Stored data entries
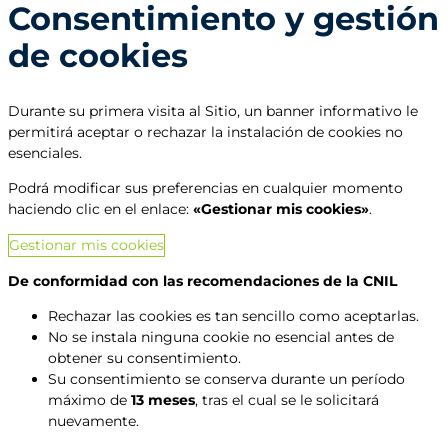
Consentimiento y gestión
de cookies
Durante su primera visita al Sitio, un banner informativo le
permitirá aceptar o rechazar la instalación de cookies no
esenciales.
Podrá modificar sus preferencias en cualquier momento
haciendo clic en el enlace:
«Gestionar mis cookies»
.
Gestionar mis cookies
De conformidad con las recomendaciones de la CNIL
Rechazar las cookies es tan sencillo como aceptarlas.
No se instala ninguna cookie no esencial antes de
obtener su consentimiento.
Su consentimiento se conserva durante un período
máximo de
13 meses
, tras el cual se le solicitará
nuevamente.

#### [What the task requires]
Please show every line of the entries above that contains the word "cookies".

#### [The completed task]
de cookies
permitirá aceptar o rechazar la instalación de cookies no
«Gestionar mis cookies»
Gestionar mis cookies
Rechazar las cookies es tan sencillo como aceptarlas.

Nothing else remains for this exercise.